Although the garage here appears to have been devoted to a commercial use, it bespeaks the obvious that in most instances a garage is part of residential use by attendant homeowners. It strikes me that if one accepts the rationale of the Majority, a guest present in the garage attached to the residential home of a lessee would have no reasonable expectation of privacy and would be subject to the unrestricted prerogative of the police to conduct a search of those things not physically attached to his person. Some would say that such a result would eviscerate the concept of automatic standing in this Commonwealth. See: Commonwealth v.
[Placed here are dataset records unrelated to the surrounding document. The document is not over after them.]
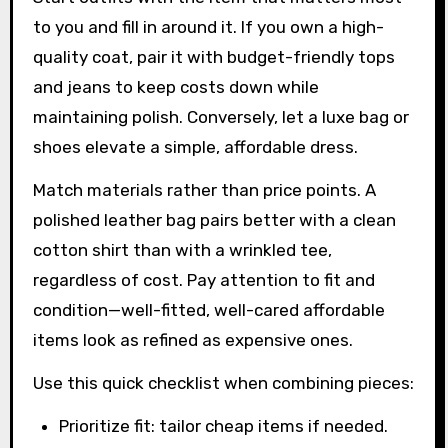
to you and fill in around it. If you own a high-
quality coat, pair it with budget-friendly tops
and jeans to keep costs down while
maintaining polish. Conversely, let a luxe bag or
shoes elevate a simple, affordable dress.
Match materials rather than price points. A
polished leather bag pairs better with a clean
cotton shirt than with a wrinkled tee,
regardless of cost. Pay attention to fit and
condition—well-fitted, well-cared affordable
items look as refined as expensive ones.
Use this quick checklist when combining pieces:
Prioritize fit: tailor cheap items if needed.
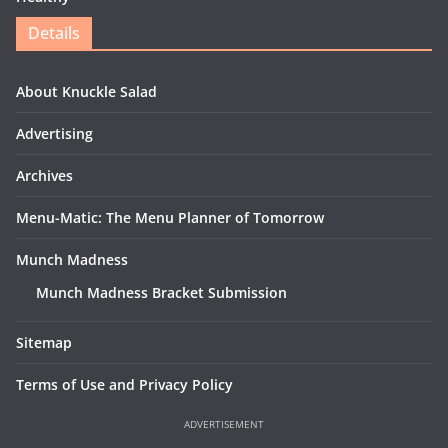
Details
About Knuckle Salad
Advertising
Archives
Menu-Matic: The Menu Planner of Tomorrow
Munch Madness
Munch Madness Bracket Submission
Sitemap
Terms of Use and Privacy Policy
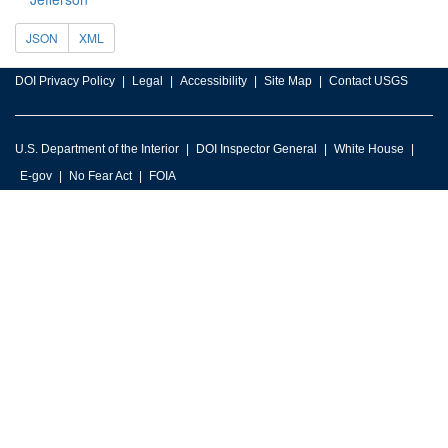
JSON
XML
DOI Privacy Policy
Legal
Accessibility
Site Map
Contact USGS
U.S. Department of the Interior
DOI Inspector General
White House
E-gov
No Fear Act
FOIA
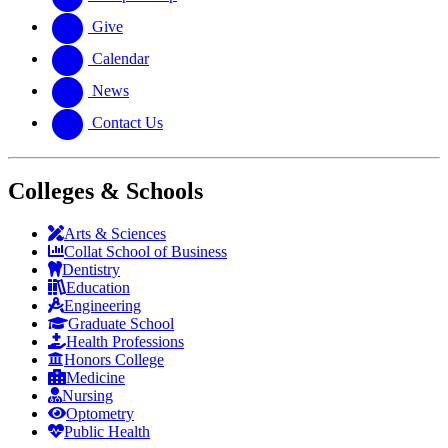
Give
Calendar
News
Contact Us
Colleges & Schools
Arts
&
Sciences
Collat School
of Business
Dentistry
Education
Engineering
Graduate School
Health Professions
Honors College
Medicine
Nursing
Optometry
Public Health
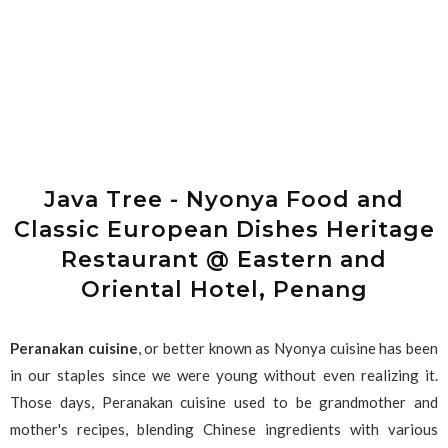
Java Tree - Nyonya Food and
Classic European Dishes Heritage
Restaurant @ Eastern and
Oriental Hotel, Penang
Peranakan cuisine
, or better known as Nyonya cuisine has been
in our staples since we were young without even realizing it.
Those days, Peranakan cuisine used to be grandmother and
mother's recipes, blending Chinese ingredients with various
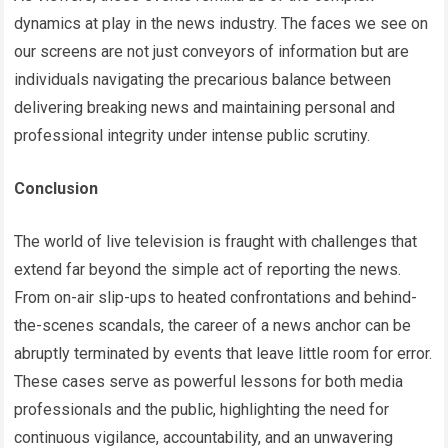
dynamics at play in the news industry. The faces we see on
our screens are not just conveyors of information but are
individuals navigating the precarious balance between
delivering breaking news and maintaining personal and
professional integrity under intense public scrutiny.
Conclusion
The world of live television is fraught with challenges that
extend far beyond the simple act of reporting the news.
From on-air slip-ups to heated confrontations and behind-
the-scenes scandals, the career of a news anchor can be
abruptly terminated by events that leave little room for error.
These cases serve as powerful lessons for both media
professionals and the public, highlighting the need for
continuous vigilance, accountability, and an unwavering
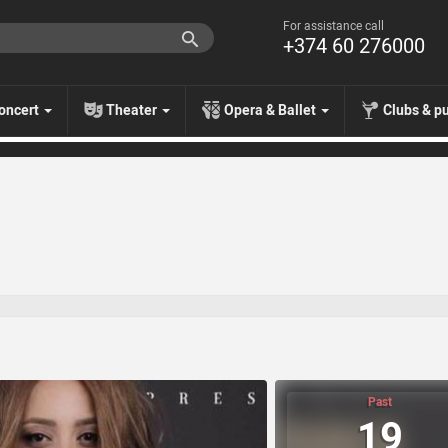
For assistance call
+374 60 276000
oncert
Theater
Opera & Ballet
Clubs & p
Past
19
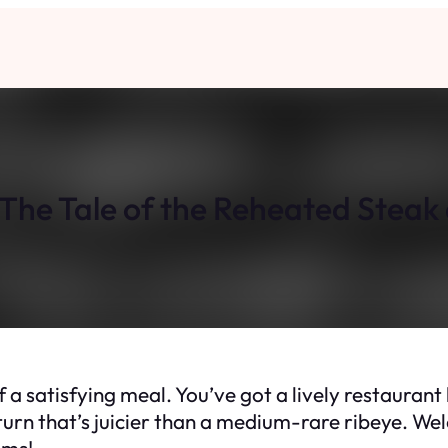
The Tale of the Reheated Steak 
f a satisfying meal. You’ve got a lively restaurant 
turn that’s juicier than a medium-rare ribeye. Wel
ems!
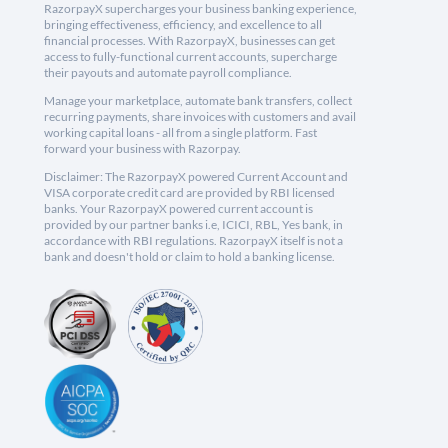
RazorpayX supercharges your business banking experience,
bringing effectiveness, efficiency, and excellence to all
financial processes. With RazorpayX, businesses can get
access to fully-functional current accounts, supercharge
their payouts and automate payroll compliance.
Manage your marketplace, automate bank transfers, collect
recurring payments, share invoices with customers and avail
working capital loans - all from a single platform. Fast
forward your business with Razorpay.
Disclaimer: The RazorpayX powered Current Account and
VISA corporate credit card are provided by RBI licensed
banks. Your RazorpayX powered current account is
provided by our partner banks i.e, ICICI, RBL, Yes bank, in
accordance with RBI regulations. RazorpayX itself is not a
bank and doesn't hold or claim to hold a banking license.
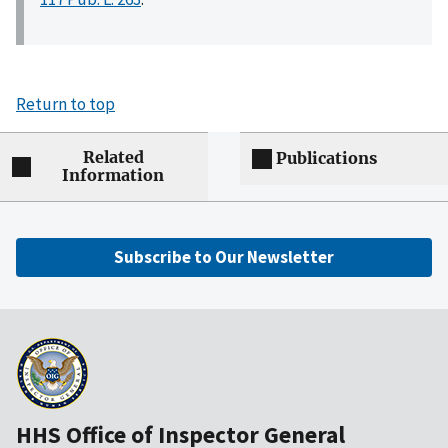
Return to top
Related
Publications
Information
Subscribe to Our Newsletter
HHS Office of Inspector General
Sell, 504 Pa. 46, 470 A.2d 457 (1983).
I differ with the reliance of the Majority upon the Federal Court Opinions in Minnesota v. Carter, 525 U.S. 83, 119 S.Ct. 469, 142 L.Ed.2d 373 (1998), and United States v. Silva, 247 F.3d 1051 (9th Cir. 2001), since those cases were "standing" cases under the Fourth Amendment to the United States Constitution which, unlike the Pennsylvania Constitution, has been interpreted to contain no right of automatic standing. Nor, in my view is the majority's citation to Commonwealth v. Ferretti, 395 Pa.Super. 629, 577 A.2d 1375 (1990), appeal denied, 527 Pa. 597, 589 A.2d 688 (1991), apt, since the Court there was addressing a challenge brought by a defendant who was not charged with a possessory crime, and the Court specifically held that it was not a case controlled by Commonwealth v. Sell, 504 Pa. 46, 470 A.2d 457 (1983). See: Commonwealth v. Ferretti, supra at 1380, n. 3.
¶ 6 Therefore, I concur in the decision of the Majority to reverse the Order of the trial court.